Article 3692, R.C.S., provides that the printed statutes of other states, purporting to have been printed under authority thereof, shall be received as evidence of the acts therein contained. See, also, article 3693; Martin v. Payne, 11 Tex. 292; Railway Co. v. Conrad, 99 S.W. 209; Johnston v. Branch, 143 S.W. 193; Railway Co. v. Smythe, 55 Tex. Civ. App. 557, 119 S.W. 892; Railway Co. v. Ryan, 214 S.W. 642; Seiders v. Merchants Life Ass'n (Sup.) 54 S.W. 753; Cole v. District Board, etc., 32 Okla. 692, 123 P. 426, Ann.Cas. 1914A, 459. In the absence of an allegation and of proof of the laws of another state, the rights of parties arising out of the facts alleged, or alleged and proved, must be determined by the laws of this state.
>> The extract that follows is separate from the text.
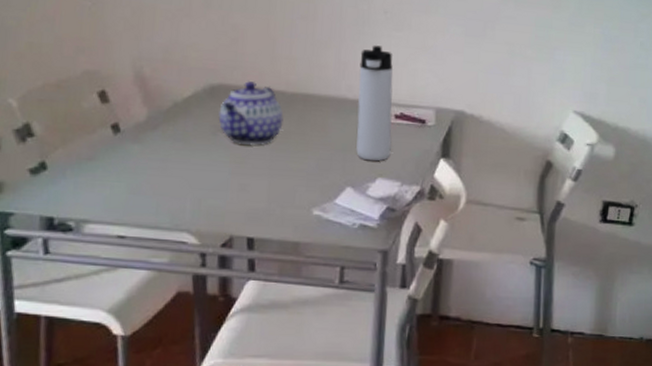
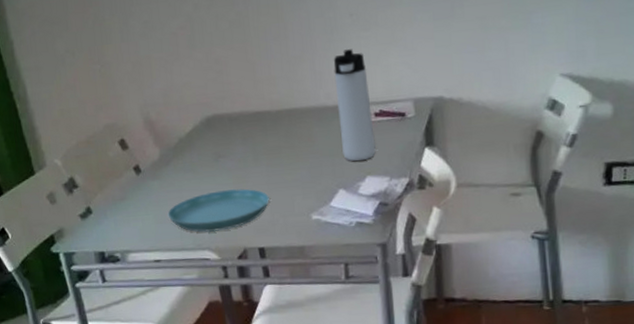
saucer: none [144,167,269,214] -> present [167,188,270,233]
teapot: present [218,80,284,145] -> none [217,106,273,166]

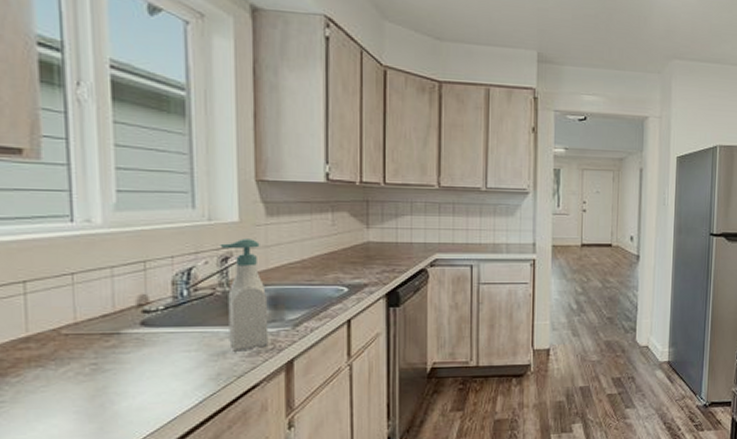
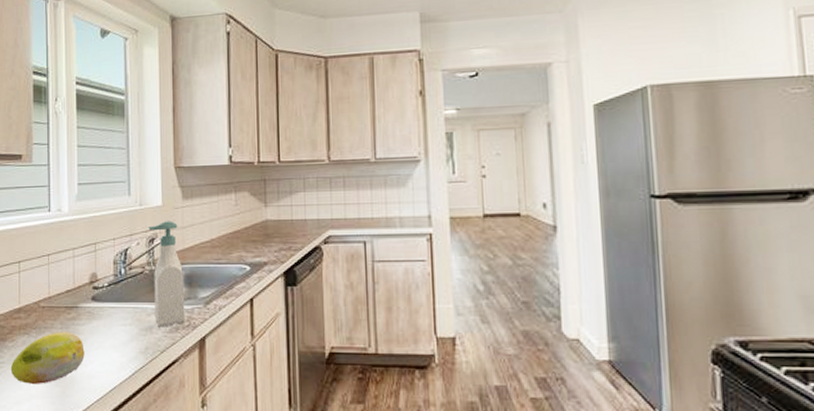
fruit: none [15,361,132,424] -> present [10,331,85,384]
Our statute (article 3692) provides Prat printed statutes under the authority of any state will be received in evidence in our courts, and there is no other way by which to prove the statutory laws of any other state. It was held in A., T. S. F. Ry. Co. v. Smythe, 55 Tex. Civ. App. 557, 119 S.W. 892, that the decisions of the Supreme Court of a state are not admissible to prove the laws of that state. Proof is to be made by the introduction of the statute books of the state.
And it seems that it is not necessary to allege or prove that such goods have no market value to predicate proof of actual value. Wells Fargo Express Co. v. Williams, 71 S.W. 314; Benedict v. C., R. I P. Ry. Co., 91 S.W. 811; I. G. N. Ry. Co. v. Nicholson, 61 Tex. 550; Railway Co. v. Smythe, 55 Tex. Civ. App. 557, 119 S.W. 895. In such a case all such pertinent facts and circumstances as will place before the jury material data which will enable them to reach a fair valuation or estimate of the plaintiff's damage are admissible in evidence.
Appellant contends the charge as given was erroneous for the reason that the true measure of damages in such cases is the market value of the trunk and its contents on the date of its conversion or loss. The measure of damages for injury or damage to household furniture, wearing apparel, etc., has been repeatedly stated by the appellate courts of this state to be the difference in the actual value of the same just prior to the damage or injury and the actual value thereof just subsequent thereto; and that the proper method of arriving at their value at the time of the injury or damage is to take into consideration the cost of the articles, the extent of their use, whether worn or out of date, and their condition at the time, etc. Wells Fargo Express Co. v. Williams, 71 S.W. 314; Railway Company v. Seale, 28 Tex. Civ. App. 364, 67 S.W. 437; Benedict v. Railway Company, 91 S.W. 811; Railway Company v. Smythe, 55 Tex. Civ. App. 557, 119 S.W. 892; Railway Company v. Nicholson, 61 Tex. 550; Railway Company v. Colquitt (Sup.) 9 S.W. 603; Barker v. Lewis, Storage Trans. Co., 78 Conn. 198, 61 A. 363, 3 Ann.Cas. 889, and note. And we think it clear that the measure of damages recoverable for similar articles in case of conversion, loss, or appropriation would be the actual value of the same at the time of such conversion, loss, or appropriation; such value to be arrived at in the manner we have just stated.